Leave it to Piers Morgan to prompt the first court testimony from a senior member of the British royal family in 130 years. Today, a highly-publicized phone hacking trial brought against Mirror Group Newspapers kicked off in London with a cross-examination of Prince Harry himself, whose testimony directly implicated (and denounced) Morgan, reports CNN.
The Duke of Sussex took the stand after filing a witness statement citing 50 tabloid news articles published by Mirror Group publications that “caused him distress.” Mirror Group owns The Daily Mirror, where Morgan served as an editor from 1995 to 2004; he has consistently denied having any knowledge of phone hacking at the Mirror, although testimony from other former Mirror employees hints at a different story.
In his statement, Prince Harry writes that the thought of Morgan and the Mirror spying on his mother Princess Diana leaves him feeling “physically sick.” Prince Harry is one of more than 100 other plaintiffs (many of them public figures themselves) suing the Mirror Group for alleged unlawful activities.
“The thought of Piers Morgan and his band of journalists earwigging into my mother’s private and sensitive messages (in the same way as they have me) and then having given her a ‘nightmare time’ three months prior to her death in Paris, makes me feel physically sick,” Prince Harry states.

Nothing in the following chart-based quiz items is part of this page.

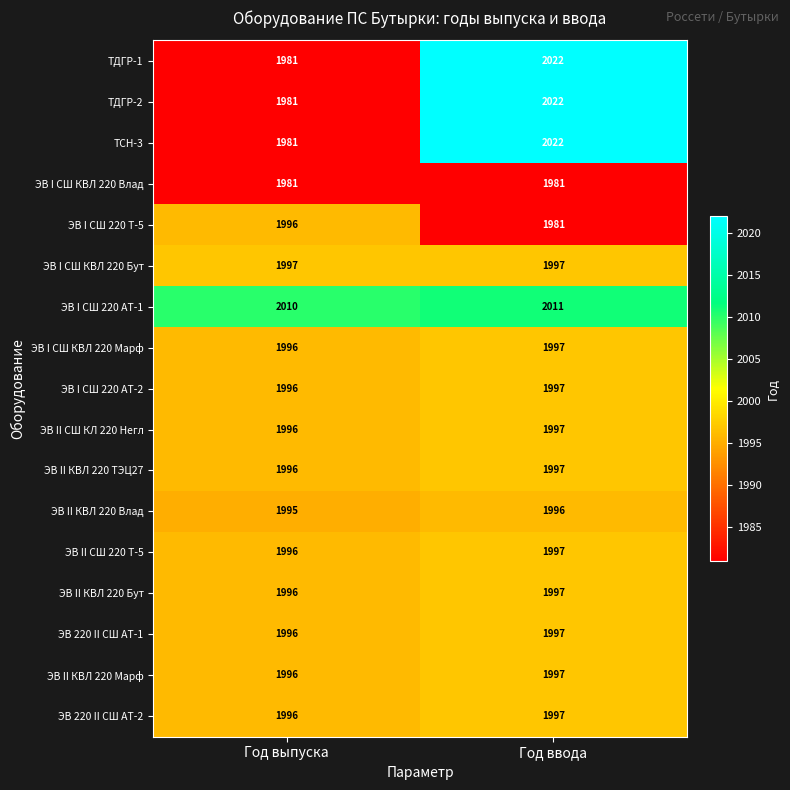

Read the ЭВ I СШ КВЛ 220 Марф value at Год выпуска.

1996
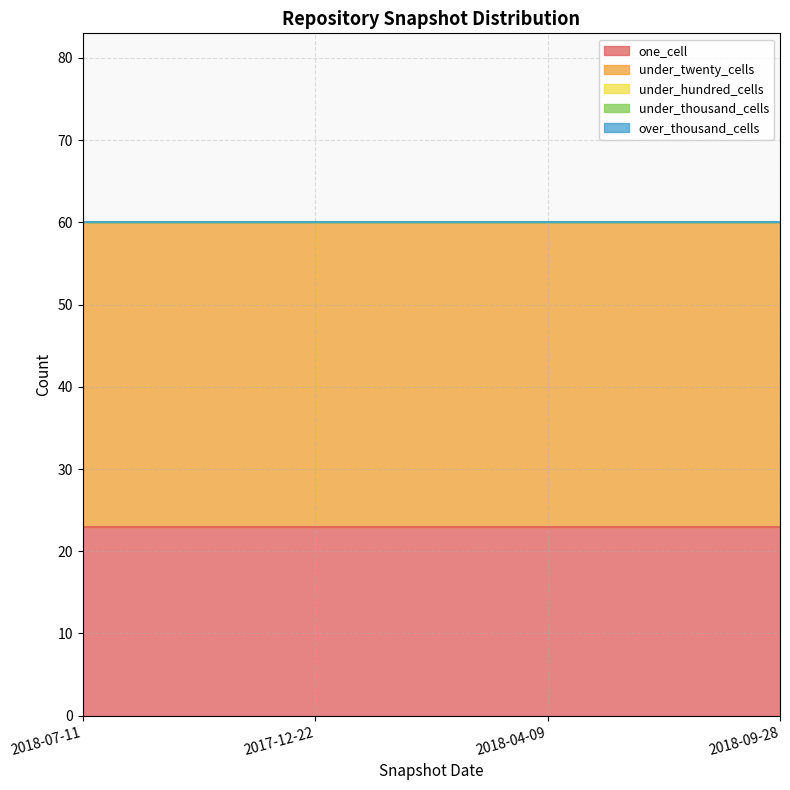

What is the spread (max minus min) of values at 2018-07-11?

37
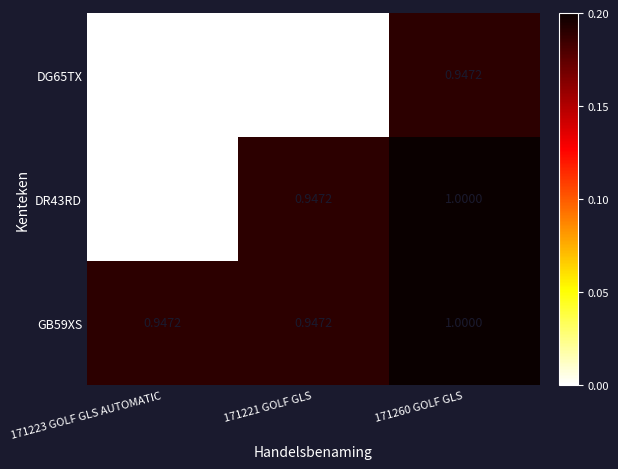

At how many categories does at least one series exceed 0?

3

He continues on to assert that he and his wife “have been subjected to a barrage of horrific personal attacks and intimidation from Piers Morgan” since bringing their claim against Mirror Group.
“I genuinely feel that in every relationship that I’ve ever had — be that with friends, girlfriends, with family or with the army, there’s always been a third party involved, namely the tabloid press,” Prince Harry writes in his statement. “Having seen me grow up from a baby (being born into this ‘contractual relationship’ without any choice) and scrutinised my every move, the tabloids have known the challenges and mental health struggles that I have had to deal with throughout my childhood and adult life and for them to then play on that and use it to their own advantage, I think is, well, criminal.”
Tabloid phone hacking making it to the courtroom and royal wariness of the press are nothing new in Britain, but Prince Harry’s appearance in court places a significantly sharper magnifying glass on the trial. Whether this legal action forces The Daily Mirror to go the same way as Rupert Murdoch’s The News of the World remains to be seen.